AuthBasicProvider ldap
AuthLDAPURL "ldap://localhost:389/cn=Users,dc=patan,dc=t311?sAMAccountName?sub?(objectClass=*)"
AuthLDAPBindDN "cn=nagios,cn=Users,dc=patan,dc=t311"
AuthLDAPBindPassword PASSW0RD
AuthLDAPGroupAttribute member
AuthLDAPGroupAttributeIsDN on
require ldap-group CN=Administrators,CN=Builtin,DC=patan,DC=t311
</DirectoryMatch>
<Directory /usr/share/nagios3/htdocs>
Options +ExecCGI
</Directory>
Edit cgi authentication file cgi.cfg
nagiosinstallationdir = /etc/nagios/
Run the following two commands:
grep “#” /etc/nagios/cgi.cfg | grep -i “nagiosadmin”
#authorized_for_system_information=nagiosadmin
#authorized_for_configuration_information=nagiosadmin
#authorized_for_system_commands=nagiosadmin
#authorized_for_all_services=nagiosadmin
#authorized_for_all_hosts=nagiosadmin
#authorized_for_all_service_commands=nagiosadmin
#authorized_for_all_host_commands=nagiosadmin
grep “*” /etc/nagios/cgi.cfg | grep -v “*”
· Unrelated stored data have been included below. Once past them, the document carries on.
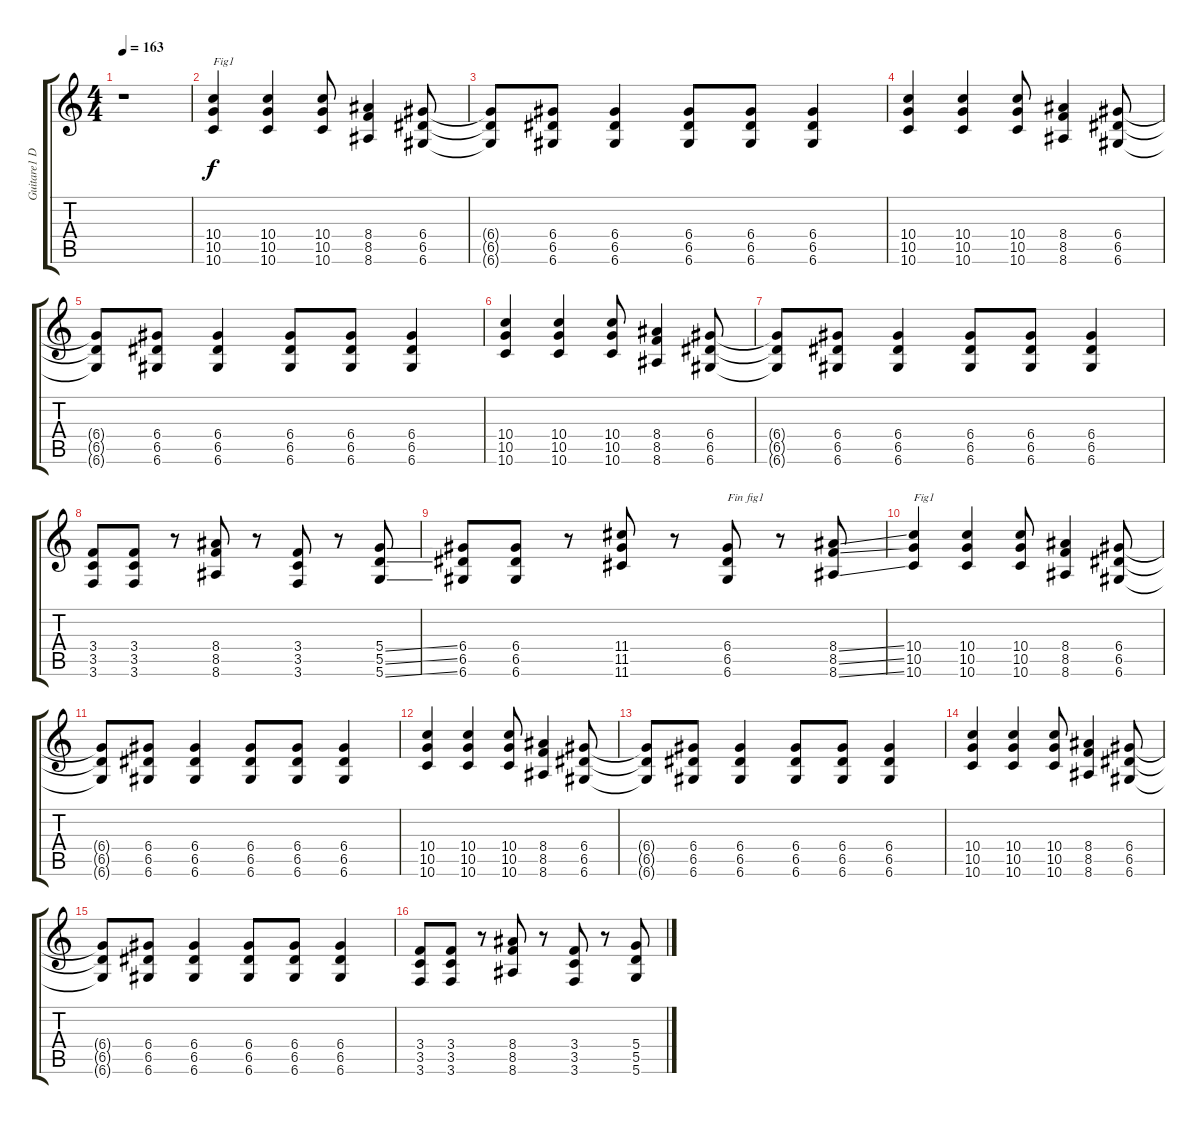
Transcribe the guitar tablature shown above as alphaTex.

\track ("Guitare1 Dr-D" "Guitare1 D") {instrument overdrivenguitar}
\staff {score tabs}
\tuning (E4 B3 G3 D3 A2 D2) {hide}
\ts (4 4)
\tempo 163
\clef g2
\ks c
r.1{dy f instrument overdrivenguitar} |
(10.4 10.5 10.6).4{txt "Fig1"} (10.4 10.5 10.6).4 (10.4 10.5 10.6).8 (8.4 8.5 8.6).4 (6.4 6.5 6.6).8 |
(6.4{t} 6.5{t} 6.6{t}).8 (6.4 6.5 6.6).8 (6.4 6.5 6.6).4 (6.4 6.5 6.6).8 (6.4 6.5 6.6).8 (6.4 6.5 6.6).4 |
(10.4 10.5 10.6).4 (10.4 10.5 10.6).4 (10.4 10.5 10.6).8 (8.4 8.5 8.6).4 (6.4 6.5 6.6).8 |
(6.4{t} 6.5{t} 6.6{t}).8 (6.4 6.5 6.6).8 (6.4 6.5 6.6).4 (6.4 6.5 6.6).8 (6.4 6.5 6.6).8 (6.4 6.5 6.6).4 |
(10.4 10.5 10.6).4 (10.4 10.5 10.6).4 (10.4 10.5 10.6).8 (8.4 8.5 8.6).4 (6.4 6.5 6.6).8 |
(6.4{t} 6.5{t} 6.6{t}).8 (6.4 6.5 6.6).8 (6.4 6.5 6.6).4 (6.4 6.5 6.6).8 (6.4 6.5 6.6).8 (6.4 6.5 6.6).4 |
(3.4 3.5 3.6).8 (3.4 3.5 3.6).8 r.8 (8.4 8.5 8.6).8 r.8 (3.4 3.5 3.6).8 r.8 (5.4{ss} 5.5{ss} 5.6{ss}).8 |
(6.4 6.5 6.6).8 (6.4 6.5 6.6).8 r.8 (11.4 11.5 11.6).8 r.8 (6.4 6.5 6.6).8{txt "Fin fig1"} r.8 (8.4{ss} 8.5{ss} 8.6{ss}).8 |
(10.4 10.5 10.6).4{txt "Fig1"} (10.4 10.5 10.6).4 (10.4 10.5 10.6).8 (8.4 8.5 8.6).4 (6.4 6.5 6.6).8 |
(6.4{t} 6.5{t} 6.6{t}).8 (6.4 6.5 6.6).8 (6.4 6.5 6.6).4 (6.4 6.5 6.6).8 (6.4 6.5 6.6).8 (6.4 6.5 6.6).4 |
(10.4 10.5 10.6).4 (10.4 10.5 10.6).4 (10.4 10.5 10.6).8 (8.4 8.5 8.6).4 (6.4 6.5 6.6).8 |
(6.4{t} 6.5{t} 6.6{t}).8 (6.4 6.5 6.6).8 (6.4 6.5 6.6).4 (6.4 6.5 6.6).8 (6.4 6.5 6.6).8 (6.4 6.5 6.6).4 |
(10.4 10.5 10.6).4 (10.4 10.5 10.6).4 (10.4 10.5 10.6).8 (8.4 8.5 8.6).4 (6.4 6.5 6.6).8 |
(6.4{t} 6.5{t} 6.6{t}).8 (6.4 6.5 6.6).8 (6.4 6.5 6.6).4 (6.4 6.5 6.6).8 (6.4 6.5 6.6).8 (6.4 6.5 6.6).4 |
(3.4 3.5 3.6).8 (3.4 3.5 3.6).8 r.8 (8.4 8.5 8.6).8 r.8 (3.4 3.5 3.6).8 r.8 (5.4{ss} 5.5{ss} 5.6{ss}).8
authorized_for_system_information=*
authorized_for_configuration_information=*
authorized_for_system_commands=*
authorized_for_all_services=*
authorized_for_all_hosts=*
authorized_for_all_service_commands=*
authorized_for_all_host_commands=*
The commands above will replace “nagiosadmin” with “*” in order to give any LDAP user full functionality of Nagios.
4. Restart apache2 and nagios using the commands:
service apache2 restart
service nagios3 restart
Now the nagios web interface can be logged in using the new LDAP authenticated user from Active Directory.